Job 1. Print the part of the write-tree patch message that opens with the words containing "All of lore.kernel.org" and closes with "a full one.", reproducing it character for character.

Text excerpt.
----

All of lore.kernel.org
 help / color / mirror / Atom feed
From: Victoria Dye <vdye@github.com>
To: Shuqi Liang <cheskaqiqi@gmail.com>, git@vger.kernel.org
Cc: gitster@pobox.com, derrickstolee@github.com
Subject: Re: [PATCH v2] write-tree: integrate with sparse index
Date: Wed, 5 Apr 2023 10:31:36 -0700	[thread overview]
Message-ID: <9d0309bd-943c-dd51-97cf-59721eda78f7@github.com> (raw)
In-Reply-To: <20230404003539.1578245-1-cheskaqiqi@gmail.com>

Shuqi Liang wrote:
> Update 'git write-tree' to allow using the sparse-index in memory
> without expanding to a full one.
> 
> The recursive algorithm for update_one() was already updated in 2de37c5
> (cache-tree: integrate with sparse directory entries, 2021-03-03) to
> handle sparse directory entries in the index. Hence we can just set the
> requires-full-index to false for "write-tree".
> 
> The `p2000` tests demonstrate a ~96% execution time reduction for 'git
> write-tree' using a sparse index:
> 
> Test                                           before  after
> -----------------------------------------------------------------
> 2000.78: git write-tree (full-v3)              0.34    0.33 -2.9%
> 2000.79: git write-tree (full-v4)              0.32    0.30 -6.3%
> 2000.80: git write-tree (sparse-v3)            0.47    0.02 -95.8%
> 2000.81: git write-tree (sparse-v4)            0.45    0.02 -95.6%
> 
> Signed-off-by: Shuqi Liang <cheskaqiqi@gmail.com>
> ---
> 
> * change the position of "settings.command_requires_full_index = 0"

----

Exercise data.
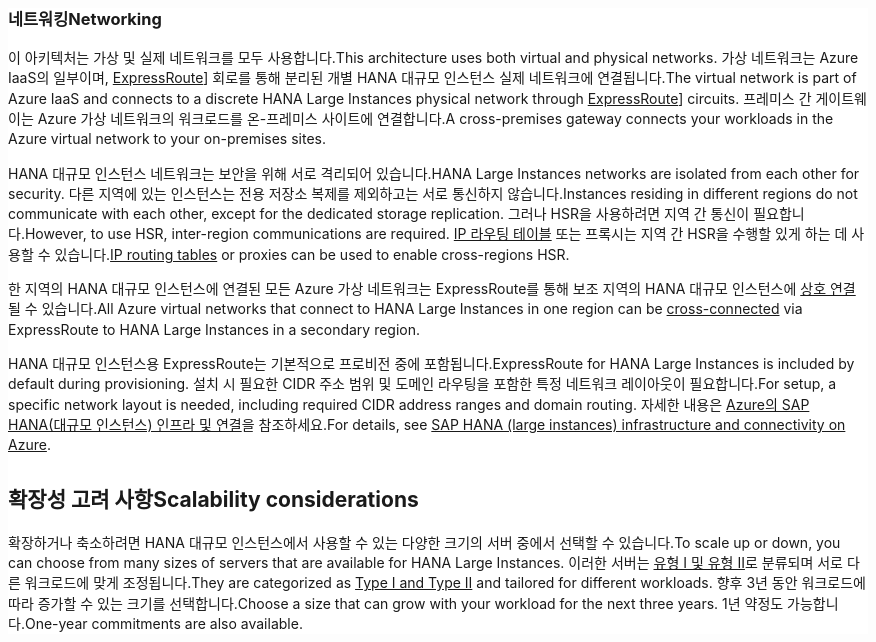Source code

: ### <a name="networking"></a><span data-ttu-id="b9c22-166">네트워킹</span><span class="sxs-lookup"><span data-stu-id="b9c22-166">Networking</span></span>

<span data-ttu-id="b9c22-167">이 아키텍처는 가상 및 실제 네트워크를 모두 사용합니다.</span><span class="sxs-lookup"><span data-stu-id="b9c22-167">This architecture uses both virtual and physical networks.</span></span> <span data-ttu-id="b9c22-168">가상 네트워크는 Azure IaaS의 일부이며, [ExpressRoute][expressroute]] 회로를 통해 분리된 개별 HANA 대규모 인스턴스 실제 네트워크에 연결됩니다.</span><span class="sxs-lookup"><span data-stu-id="b9c22-168">The virtual network is part of Azure IaaS and connects to a discrete HANA Large Instances physical network through [ExpressRoute][expressroute]] circuits.</span></span> <span data-ttu-id="b9c22-169">프레미스 간 게이트웨이는 Azure 가상 네트워크의 워크로드를 온-프레미스 사이트에 연결합니다.</span><span class="sxs-lookup"><span data-stu-id="b9c22-169">A cross-premises gateway connects your workloads in the Azure virtual network to your on-premises sites.</span></span>

<span data-ttu-id="b9c22-170">HANA 대규모 인스턴스 네트워크는 보안을 위해 서로 격리되어 있습니다.</span><span class="sxs-lookup"><span data-stu-id="b9c22-170">HANA Large Instances networks are isolated from each other for security.</span></span> <span data-ttu-id="b9c22-171">다른 지역에 있는 인스턴스는 전용 저장소 복제를 제외하고는 서로 통신하지 않습니다.</span><span class="sxs-lookup"><span data-stu-id="b9c22-171">Instances residing in different regions do not communicate with each other, except for the dedicated storage replication.</span></span> <span data-ttu-id="b9c22-172">그러나 HSR을 사용하려면 지역 간 통신이 필요합니다.</span><span class="sxs-lookup"><span data-stu-id="b9c22-172">However, to use HSR, inter-region communications are required.</span></span> <span data-ttu-id="b9c22-173">[IP 라우팅 테이블][ip] 또는 프록시는 지역 간 HSR을 수행할 있게 하는 데 사용할 수 있습니다.</span><span class="sxs-lookup"><span data-stu-id="b9c22-173">[IP routing tables][ip] or proxies can be used to enable cross-regions HSR.</span></span>

<span data-ttu-id="b9c22-174">한 지역의 HANA 대규모 인스턴스에 연결된 모든 Azure 가상 네트워크는 ExpressRoute를 통해 보조 지역의 HANA 대규모 인스턴스에 [상호 연결][cross-connected]될 수 있습니다.</span><span class="sxs-lookup"><span data-stu-id="b9c22-174">All Azure virtual networks that connect to HANA Large Instances in one region can be [cross-connected][cross-connected] via ExpressRoute to HANA Large Instances in a secondary region.</span></span>

<span data-ttu-id="b9c22-175">HANA 대규모 인스턴스용 ExpressRoute는 기본적으로 프로비전 중에 포함됩니다.</span><span class="sxs-lookup"><span data-stu-id="b9c22-175">ExpressRoute for HANA Large Instances is included by default during provisioning.</span></span> <span data-ttu-id="b9c22-176">설치 시 필요한 CIDR 주소 범위 및 도메인 라우팅을 포함한 특정 네트워크 레이아웃이 필요합니다.</span><span class="sxs-lookup"><span data-stu-id="b9c22-176">For setup, a specific network layout is needed, including required CIDR address ranges and domain routing.</span></span> <span data-ttu-id="b9c22-177">자세한 내용은 [Azure의 SAP HANA(대규모 인스턴스) 인프라 및 연결][HLI-infrastructure]을 참조하세요.</span><span class="sxs-lookup"><span data-stu-id="b9c22-177">For details, see [SAP HANA (large instances) infrastructure and connectivity on Azure][HLI-infrastructure].</span></span>

## <a name="scalability-considerations"></a><span data-ttu-id="b9c22-178">확장성 고려 사항</span><span class="sxs-lookup"><span data-stu-id="b9c22-178">Scalability considerations</span></span>

<span data-ttu-id="b9c22-179">확장하거나 축소하려면 HANA 대규모 인스턴스에서 사용할 수 있는 다양한 크기의 서버 중에서 선택할 수 있습니다.</span><span class="sxs-lookup"><span data-stu-id="b9c22-179">To scale up or down, you can choose from many sizes of servers that are available for HANA Large Instances.</span></span> <span data-ttu-id="b9c22-180">이러한 서버는 [유형 I 및 유형 II][classes]로 분류되며 서로 다른 워크로드에 맞게 조정됩니다.</span><span class="sxs-lookup"><span data-stu-id="b9c22-180">They are categorized as [Type I and Type II][classes] and tailored for different workloads.</span></span> <span data-ttu-id="b9c22-181">향후 3년 동안 워크로드에 따라 증가할 수 있는 크기를 선택합니다.</span><span class="sxs-lookup"><span data-stu-id="b9c22-181">Choose a size that can grow with your workload for the next three years.</span></span> <span data-ttu-id="b9c22-182">1년 약정도 가능합니다.</span><span class="sxs-lookup"><span data-stu-id="b9c22-182">One-year commitments are also available.</span></span>


[azure-forum]: https://azure.microsoft.com/support/forums/
[azure-large-instances]: /azure/virtual-machines/workloads/sap/hana-overview-architecture
[classes]: /azure/virtual-machines/workloads/sap/hana-overview-architecture
[cross-connected]: /azure/virtual-machines/workloads/sap/hana-overview-high-availability-disaster-recovery#network-considerations-for-disaster-recovery-with-hana-large-instances
[dr-site]: /azure/virtual-machines/workloads/sap/hana-overview-high-availability-disaster-recovery
[expressroute]: /azure/architecture/reference-architectures/hybrid-networking/expressroute
[filter-network]: https://azure.microsoft.com/blog/multiple-vm-nics-and-network-virtual-appliances-in-azure/
[hli-dr]: /azure/virtual-machines/workloads/sap/hana-overview-high-availability-disaster-recovery#network-considerations-for-disaster-recovery-with-hana-large-instances
[hli-backup]: /azure/virtual-machines/workloads/sap/hana-overview-high-availability-disaster-recovery#backup-and-restore
[hli-hadr]: /azure/virtual-machines/workloads/sap/hana-overview-high-availability-disaster-recovery?toc=%2fazure%2fvirtual-machines%2flinux%2ftoc.json
[hli-infrastructure]: /azure/virtual-machines/workloads/sap/hana-overview-infrastructure-connectivity
[hli-overview]: /azure/virtual-machines/workloads/sap/hana-overview-architecture
[hli-troubleshoot]: /azure/virtual-machines/workloads/sap/troubleshooting-monitoring
[ip]: https://blogs.msdn.microsoft.com/saponsqlserver/2018/02/10/setting-up-hana-system-replication-on-azure-hana-large-instances/
[network-best-practices]: /azure/security/azure-security-network-security-best-practices
[nfs]: /azure/virtual-machines/workloads/sap/high-availability-guide-suse-nfs
[os-hardening]: /azure/security/azure-security-iaas
[physical]: /azure/virtual-machines/workloads/sap/hana-overview-architecture
[planning]: /azure/vpn-gateway/vpn-gateway-plan-design
[protecting-sap]: https://blogs.msdn.microsoft.com/saponsqlserver/2016/05/06/protecting-sap-systems-running-on-vmware-with-azure-site-recovery/
[ref-arch]: /azure/architecture/reference-architectures/
[running-SAP]: https://blogs.msdn.microsoft.com/saponsqlserver/2016/06/07/sap-on-sql-general-update-for-customers-partners-june-2016/
[region]: https://azure.microsoft.com/global-infrastructure/services/
[running-sap-blog]: https://blogs.msdn.microsoft.com/saponsqlserver/2017/05/04/sap-on-azure-general-update-for-customers-partners-april-2017/
[quick-sizer]: https://service.sap.com/quicksizing
[sap-1793345]: https://launchpad.support.sap.com/#/notes/1793345
[sap-1872170]: https://launchpad.support.sap.com/#/notes/1872170
[sap-2121330]: https://launchpad.support.sap.com/#/notes/2121330
[sap-2159014]: https://launchpad.support.sap.com/#/notes/2159014
[sap-1736976]: https://launchpad.support.sap.com/#/notes/1736976
[sap-2296290]: https://launchpad.support.sap.com/#/notes/2296290
[sap-community]: https://www.sap.com/community.html
[sap-security]: https://archive.sap.com/documents/docs/DOC-62943
[scripts]: /azure/virtual-machines/workloads/sap/hana-overview-high-availability-disaster-recovery
[sku]: /azure/expressroute/expressroute-about-virtual-network-gateways
[sla]: https://azure.microsoft.com/support/legal/sla/virtual-machines
[stack-overflow]: https://stackoverflow.com/tags/sap/info
[stonith]: /azure/virtual-machines/workloads/sap/ha-setup-with-stonith
[subnet]: /azure/virtual-network/virtual-network-manage-subnet
[swd]: https://help.sap.com/doc/saphelp_nw70ehp2/7.02.16/en-us/48/8fe37933114e6fe10000000a421937/frameset.htm
[type]: /azure/virtual-machines/workloads/sap/hana-installation
[vnet]: /azure/virtual-network/virtual-networks-overview
[visio-download]: https://archcenter.blob.core.windows.net/cdn/sap-reference-architectures.vsdx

----

Job 2. Report each line of the entries above that includes the string "msdn", treating uppercase and lowercase letters as distinct.

Your solution 1.
All of lore.kernel.org
 help / color / mirror / Atom feed
From: Victoria Dye <vdye@github.com>
To: Shuqi Liang <cheskaqiqi@gmail.com>, git@vger.kernel.org
Cc: gitster@pobox.com, derrickstolee@github.com
Subject: Re: [PATCH v2] write-tree: integrate with sparse index
Date: Wed, 5 Apr 2023 10:31:36 -0700	[thread overview]
Message-ID: <9d0309bd-943c-dd51-97cf-59721eda78f7@github.com> (raw)
In-Reply-To: <20230404003539.1578245-1-cheskaqiqi@gmail.com>

Shuqi Liang wrote:
> Update 'git write-tree' to allow using the sparse-index in memory
> without expanding to a full one.

Your solution 2.
[ip]: https://blogs.msdn.microsoft.com/saponsqlserver/2018/02/10/setting-up-hana-system-replication-on-azure-hana-large-instances/
[protecting-sap]: https://blogs.msdn.microsoft.com/saponsqlserver/2016/05/06/protecting-sap-systems-running-on-vmware-with-azure-site-recovery/
[running-SAP]: https://blogs.msdn.microsoft.com/saponsqlserver/2016/06/07/sap-on-sql-general-update-for-customers-partners-june-2016/
[running-sap-blog]: https://blogs.msdn.microsoft.com/saponsqlserver/2017/05/04/sap-on-azure-general-update-for-customers-partners-april-2017/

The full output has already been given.